> **YOUR ASSIGNMENT**:
Return exactly the span of lines in the following data that opens with the line containing "Ci potete contattare scrivendo a" and closes with the line containing "Hôm nay - 07/08". Include nothing else.

Data records:
========
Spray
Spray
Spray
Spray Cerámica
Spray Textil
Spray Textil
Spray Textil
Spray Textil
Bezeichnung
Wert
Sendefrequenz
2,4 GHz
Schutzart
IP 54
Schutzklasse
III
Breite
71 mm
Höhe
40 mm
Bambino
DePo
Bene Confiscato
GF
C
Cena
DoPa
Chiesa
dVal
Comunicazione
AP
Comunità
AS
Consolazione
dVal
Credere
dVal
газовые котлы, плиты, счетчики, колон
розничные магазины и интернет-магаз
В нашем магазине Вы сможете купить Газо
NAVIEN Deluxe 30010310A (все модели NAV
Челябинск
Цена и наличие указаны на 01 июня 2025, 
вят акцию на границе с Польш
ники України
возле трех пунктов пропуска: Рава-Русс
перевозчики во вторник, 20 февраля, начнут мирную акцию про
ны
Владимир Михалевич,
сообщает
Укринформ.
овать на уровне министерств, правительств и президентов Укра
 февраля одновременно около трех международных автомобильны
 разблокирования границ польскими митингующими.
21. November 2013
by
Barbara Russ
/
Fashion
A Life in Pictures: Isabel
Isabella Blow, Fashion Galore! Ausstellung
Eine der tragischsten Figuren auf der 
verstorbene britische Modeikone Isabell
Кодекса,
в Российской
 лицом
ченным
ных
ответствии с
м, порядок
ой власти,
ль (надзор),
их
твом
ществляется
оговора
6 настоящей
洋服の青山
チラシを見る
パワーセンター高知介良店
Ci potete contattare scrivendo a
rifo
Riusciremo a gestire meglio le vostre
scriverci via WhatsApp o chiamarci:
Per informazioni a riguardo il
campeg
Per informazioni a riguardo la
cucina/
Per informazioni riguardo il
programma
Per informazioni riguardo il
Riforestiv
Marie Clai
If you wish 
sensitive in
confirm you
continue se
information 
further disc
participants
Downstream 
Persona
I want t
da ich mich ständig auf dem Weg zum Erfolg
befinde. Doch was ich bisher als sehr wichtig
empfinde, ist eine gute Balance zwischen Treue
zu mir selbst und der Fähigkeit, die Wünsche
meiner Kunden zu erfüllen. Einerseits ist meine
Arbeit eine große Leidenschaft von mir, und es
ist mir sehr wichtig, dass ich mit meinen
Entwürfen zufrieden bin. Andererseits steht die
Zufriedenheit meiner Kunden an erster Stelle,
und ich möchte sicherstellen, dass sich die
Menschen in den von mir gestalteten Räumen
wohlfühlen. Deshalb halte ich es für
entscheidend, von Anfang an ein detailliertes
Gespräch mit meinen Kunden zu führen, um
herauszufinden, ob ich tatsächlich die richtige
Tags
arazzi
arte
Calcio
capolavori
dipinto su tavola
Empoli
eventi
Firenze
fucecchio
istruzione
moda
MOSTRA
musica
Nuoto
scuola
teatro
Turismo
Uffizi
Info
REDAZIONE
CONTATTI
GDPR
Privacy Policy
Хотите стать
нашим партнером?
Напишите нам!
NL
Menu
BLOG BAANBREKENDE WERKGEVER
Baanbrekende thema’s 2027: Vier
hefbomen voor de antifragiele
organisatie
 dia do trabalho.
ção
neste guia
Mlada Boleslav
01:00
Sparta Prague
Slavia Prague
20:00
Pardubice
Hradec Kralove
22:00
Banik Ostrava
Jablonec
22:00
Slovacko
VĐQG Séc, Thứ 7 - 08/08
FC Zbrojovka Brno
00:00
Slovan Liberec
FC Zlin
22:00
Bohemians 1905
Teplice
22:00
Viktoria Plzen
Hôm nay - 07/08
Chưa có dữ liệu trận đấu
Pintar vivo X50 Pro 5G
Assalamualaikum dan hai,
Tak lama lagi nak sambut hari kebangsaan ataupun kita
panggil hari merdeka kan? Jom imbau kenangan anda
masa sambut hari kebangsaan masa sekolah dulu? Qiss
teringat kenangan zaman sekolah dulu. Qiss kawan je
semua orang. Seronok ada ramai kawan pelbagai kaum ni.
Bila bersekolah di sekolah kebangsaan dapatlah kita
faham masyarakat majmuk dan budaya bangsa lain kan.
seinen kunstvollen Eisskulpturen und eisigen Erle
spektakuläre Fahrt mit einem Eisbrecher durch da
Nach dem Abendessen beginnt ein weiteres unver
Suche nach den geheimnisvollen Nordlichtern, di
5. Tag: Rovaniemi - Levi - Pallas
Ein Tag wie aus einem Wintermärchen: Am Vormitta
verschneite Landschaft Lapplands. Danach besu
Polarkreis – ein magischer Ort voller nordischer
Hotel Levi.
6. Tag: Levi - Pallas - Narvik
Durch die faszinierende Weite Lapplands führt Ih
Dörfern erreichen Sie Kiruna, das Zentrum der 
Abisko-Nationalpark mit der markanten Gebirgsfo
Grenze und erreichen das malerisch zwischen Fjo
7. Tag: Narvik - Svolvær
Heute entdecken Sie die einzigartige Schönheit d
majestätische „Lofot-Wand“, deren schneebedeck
========
> **SOLUTION TO THE PROBLEM**:
Ci potete contattare scrivendo a
rifo
Riusciremo a gestire meglio le vostre
scriverci via WhatsApp o chiamarci:
Per informazioni a riguardo il
campeg
Per informazioni a riguardo la
cucina/
Per informazioni riguardo il
programma
Per informazioni riguardo il
Riforestiv
Marie Clai
If you wish 
sensitive in
confirm you
continue se
information 
further disc
participants
Downstream 
Persona
I want t
da ich mich ständig auf dem Weg zum Erfolg
befinde. Doch was ich bisher als sehr wichtig
empfinde, ist eine gute Balance zwischen Treue
zu mir selbst und der Fähigkeit, die Wünsche
meiner Kunden zu erfüllen. Einerseits ist meine
Arbeit eine große Leidenschaft von mir, und es
ist mir sehr wichtig, dass ich mit meinen
Entwürfen zufrieden bin. Andererseits steht die
Zufriedenheit meiner Kunden an erster Stelle,
und ich möchte sicherstellen, dass sich die
Menschen in den von mir gestalteten Räumen
wohlfühlen. Deshalb halte ich es für
entscheidend, von Anfang an ein detailliertes
Gespräch mit meinen Kunden zu führen, um
herauszufinden, ob ich tatsächlich die richtige
Tags
arazzi
arte
Calcio
capolavori
dipinto su tavola
Empoli
eventi
Firenze
fucecchio
istruzione
moda
MOSTRA
musica
Nuoto
scuola
teatro
Turismo
Uffizi
Info
REDAZIONE
CONTATTI
GDPR
Privacy Policy
Хотите стать
нашим партнером?
Напишите нам!
NL
Menu
BLOG BAANBREKENDE WERKGEVER
Baanbrekende thema’s 2027: Vier
hefbomen voor de antifragiele
organisatie
 dia do trabalho.
ção
neste guia
Mlada Boleslav
01:00
Sparta Prague
Slavia Prague
20:00
Pardubice
Hradec Kralove
22:00
Banik Ostrava
Jablonec
22:00
Slovacko
VĐQG Séc, Thứ 7 - 08/08
FC Zbrojovka Brno
00:00
Slovan Liberec
FC Zlin
22:00
Bohemians 1905
Teplice
22:00
Viktoria Plzen
Hôm nay - 07/08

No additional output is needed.